Historically, meat jellies were made before fruit and vegetable jellies. By the Middle Ages at the latest, cooks had discovered that a thickened meat broth could be made into a jelly. A detailed recipe for aspic is found in Le Viandier, written in or around 1375.
In Poland, (known as “galareta”), in Russia and Ukraine (known as “kholodets’”), in Serbia (known as “pihtije”), and in Romania (known as “piftie”) aspic often takes the form of pork jelly, and it is popular around the Christmas and Easter Holidays.Any way how you call it it is really god and simple to cook, your family will be surprised by the new dish and it is very delicious when served with horseradish or Dijon mustard.I cook it with gelatin, but my grandma cooks it without gelatin just boils a nice thick broth with chicken feet and/or pig feet.
This Christmas I cooked it just with chicken thighs and added gelatin as I didn’t have time to cook broth for a long time.
For the dish you will need:
1 lb chicken feet(optional, long to cook but delicious)
1 lb pig feet (optional long to cook)
1 lb of chicken meat (breast, thighs,etc)
6 eggs
8 cups of water
2 boiled carrots
3 envelopes (packets of gelatin)
herbs (dill parsley , lemon basil, chives etc)
2 -3 teaspoons of salt (but taste the broth, because to me 2 teaspoons are fine)
Cook the broth with 6 cups of water, salt , freshly ground pepper (you can add some herbs, garlic and celery if you like). Depending on if you are using the chicken and pig feet, cook the broth between 30 minutes and 3 hours:-)
When the broth is ready take out the meat, let it cool. Gradually mix gelatin in 2 cups of water. Do it slowly and step by step, so that your gelatin wouldn’t turn into one massive gelatin ball:-) Let your gelatin stand for 1 hour until it dissolves into the water stir the water occasionally. (the water should be room temperature) (If you are using chicken and pig feet use less gelatin- 1-2 packets. As you wish, generally, just I like using more gelatin because it’s less trouble). And by the way gelatin appears to be very useful for our body and health. It’s considered that gelatin promotes joint health and triggers human growth hormone. Although I didn’t find any scientific proof to it so far I am planning to look more carefully into this matter. Meanwhile let’s just enjoy the food.
After 1 hour passed take you broth mix it with gelatin and heat it at the medium heat until it starts slightly boil. Mix the gelatin broth mixture all the time.

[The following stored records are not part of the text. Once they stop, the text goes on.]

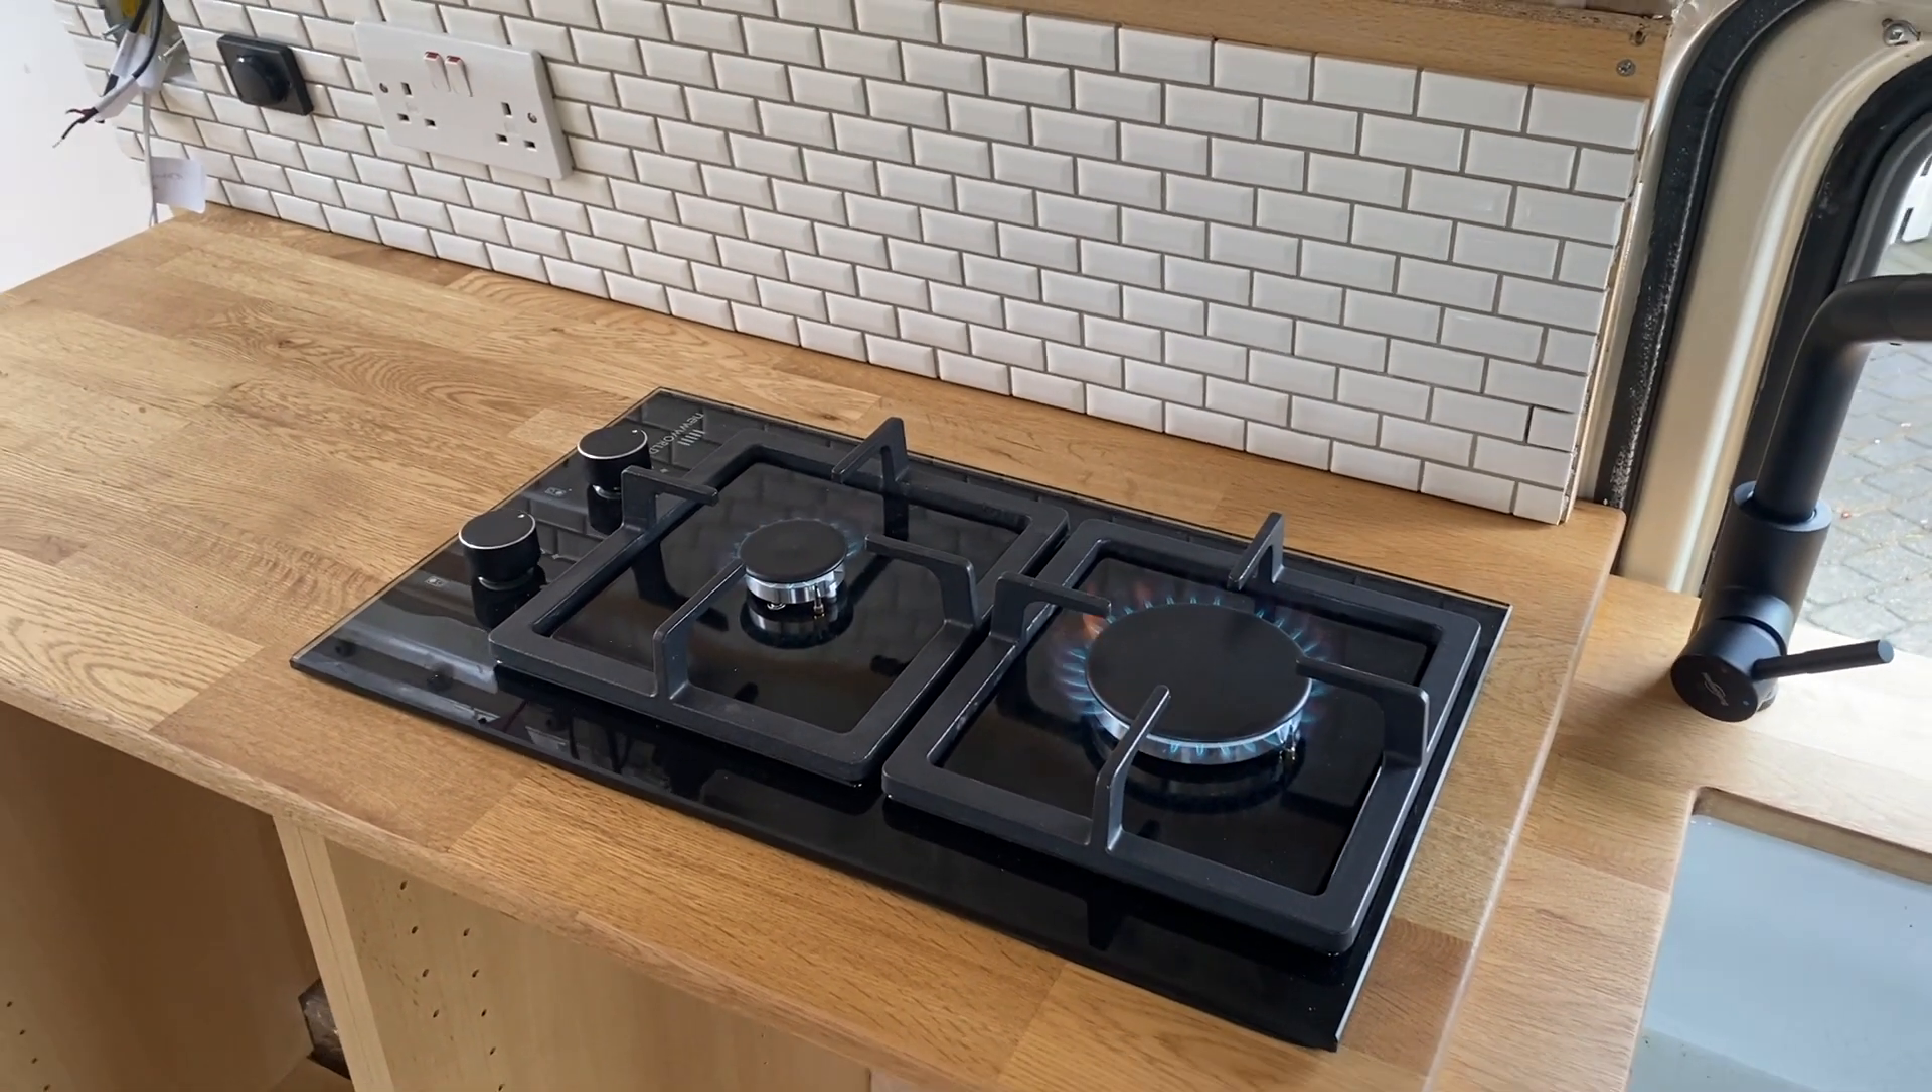So there we go that's our hob installed.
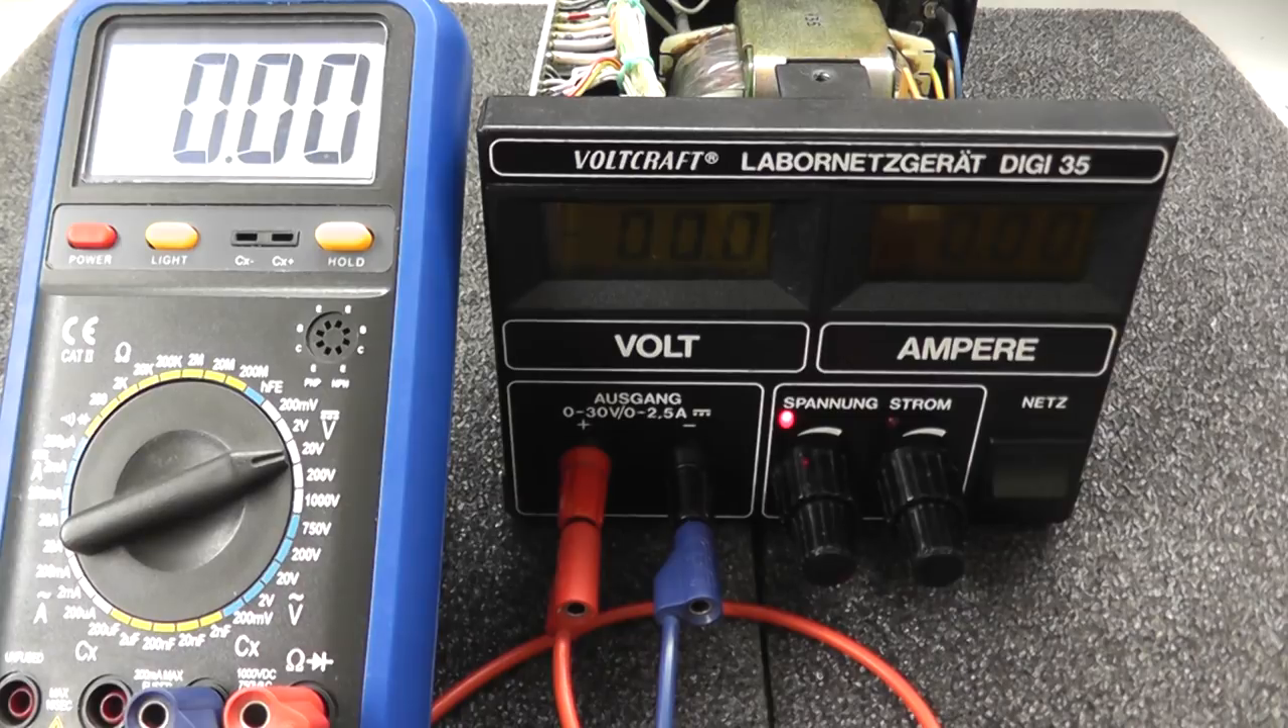Für den Funktionstest habe ich das Gehäuse noch nicht zugeschraubt.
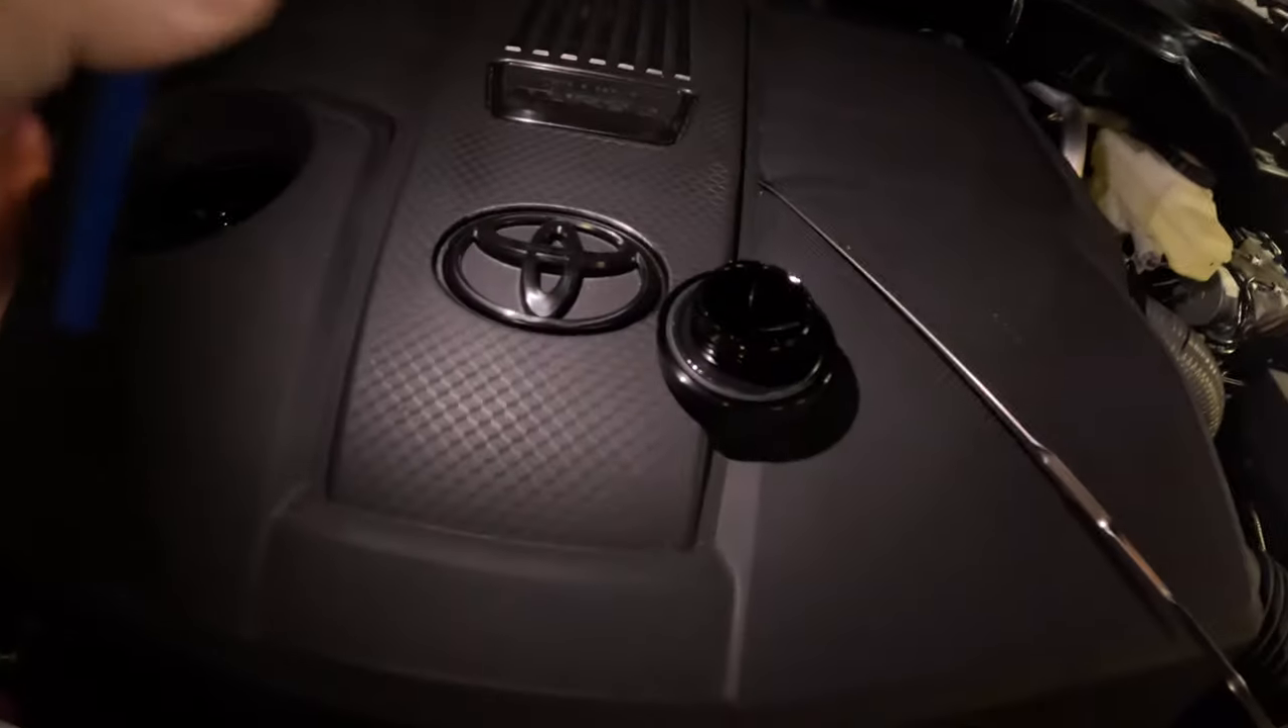I've already got my uh oil cap off and that's right here.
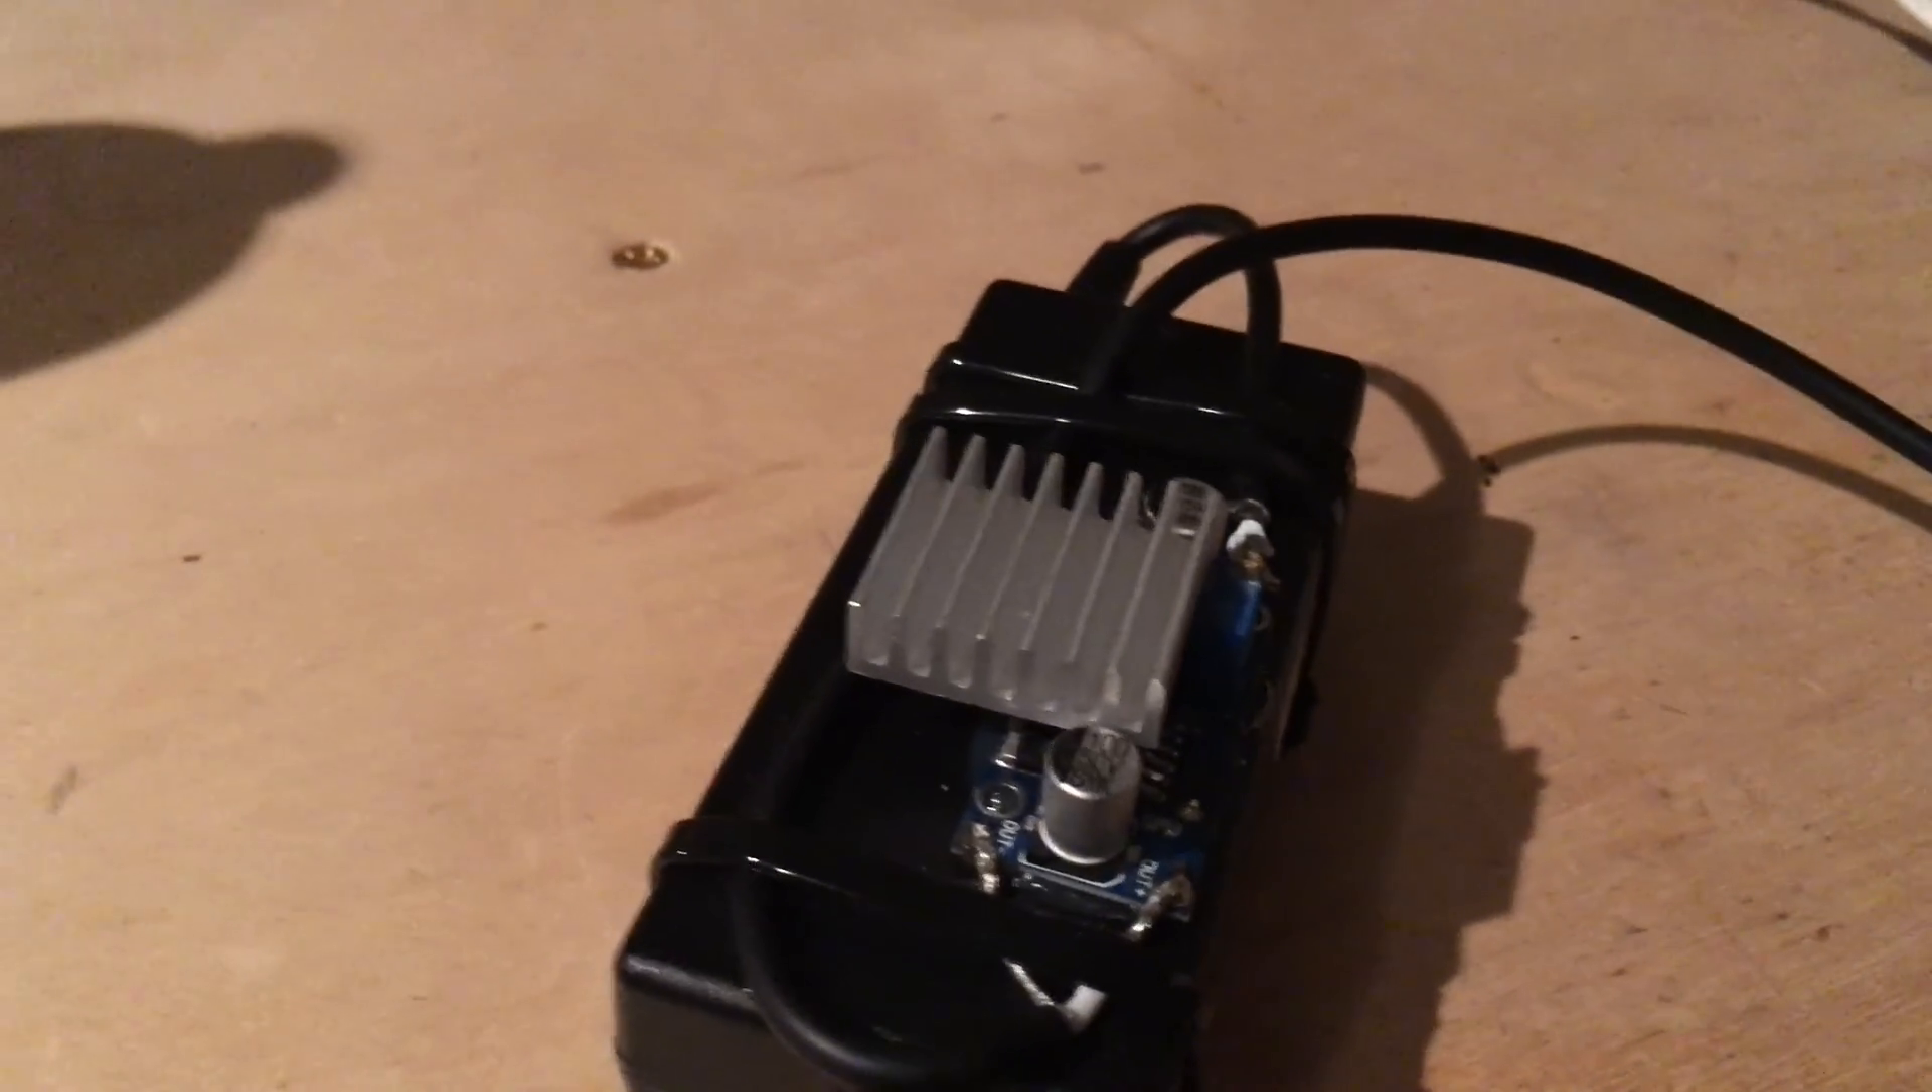If you see here, the DC to DC converter has been hot glued and zip tied to the top of the power supply.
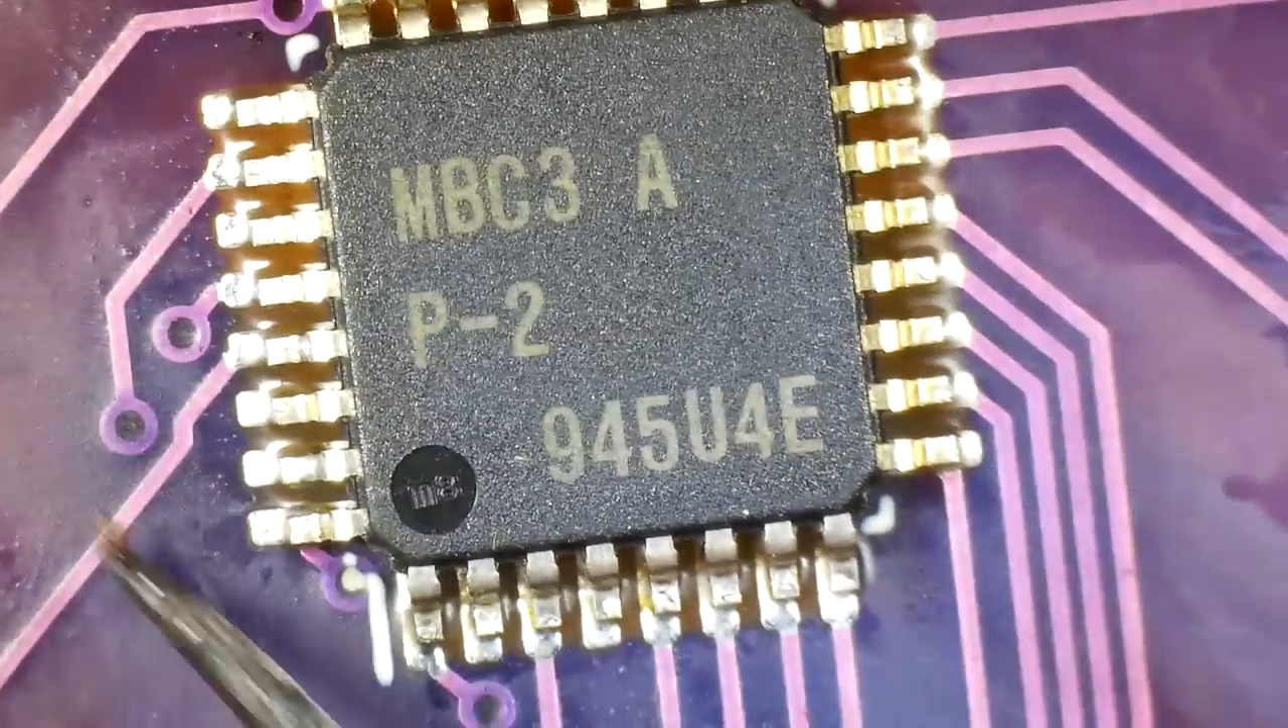This chip is soldered on fine.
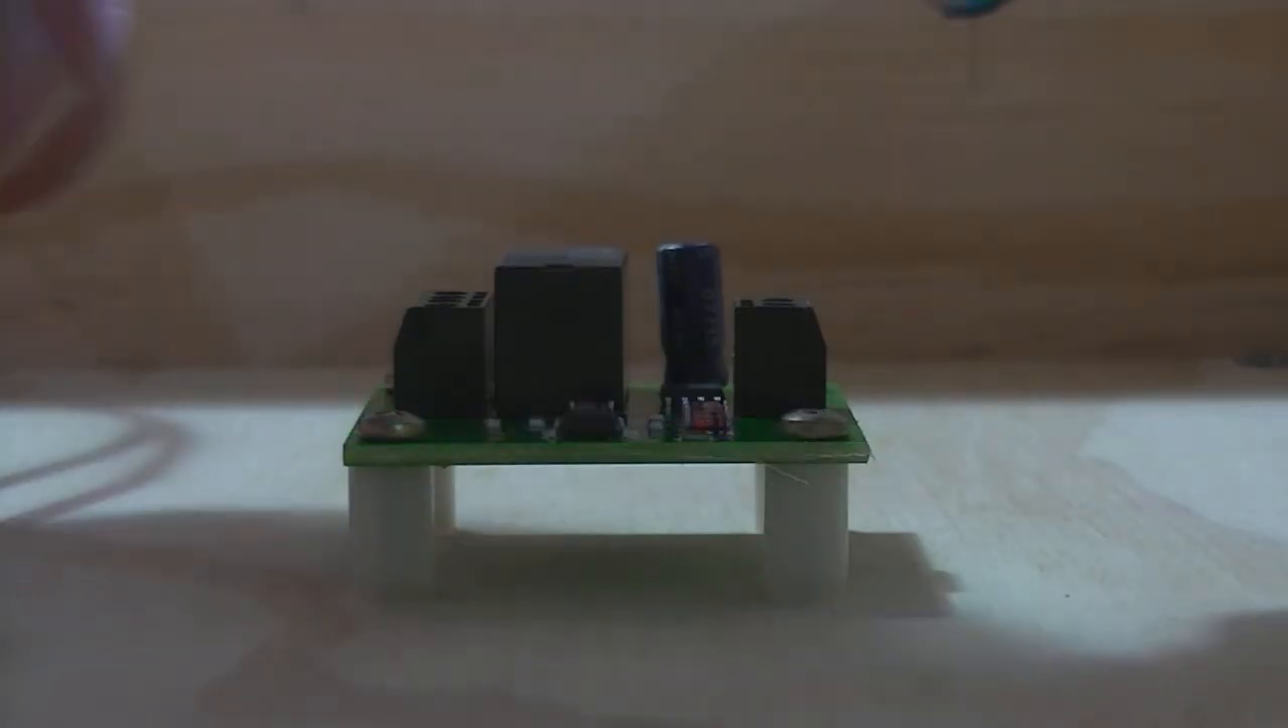So here is the switchboard mounted now ready to go.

By this time boil the eggs and a carrot. peel the carrot and slice it. Shell the eggs and cut the in halves.
Now the meat: choose which meat you are planning to use in your aspic.
If you are using whole chicken feet fine, I never use them neither I use pig feet. I chop the chicken breast or take the chicken meat off the bones (if I use drumsticks or thighs) and then chop them.
When you chopped the meat take the dishes that you will use for your aspic. Now in Ukraine we don’t turn it over like a cake and serve it in a dish just as you see. In some over European countries the cooks do. It’s up to you yo decide.
Put the meat as the first layer in your dish then add carrot and herbs and the eggs. Pour in the broth and let it cool of a little bit outside of the fridge. Then put the aspic in a fridge for the night.
When the aspic is firm like jelly cut it in cubes, just in the dish and serve in a dish.
Don’t forget to serve it with Dijon mustard or horseradish.











We have never tried cooking any slavic dish before. This recipe is a start. Thanks for sharing!
This is an awesome dish and worth a try!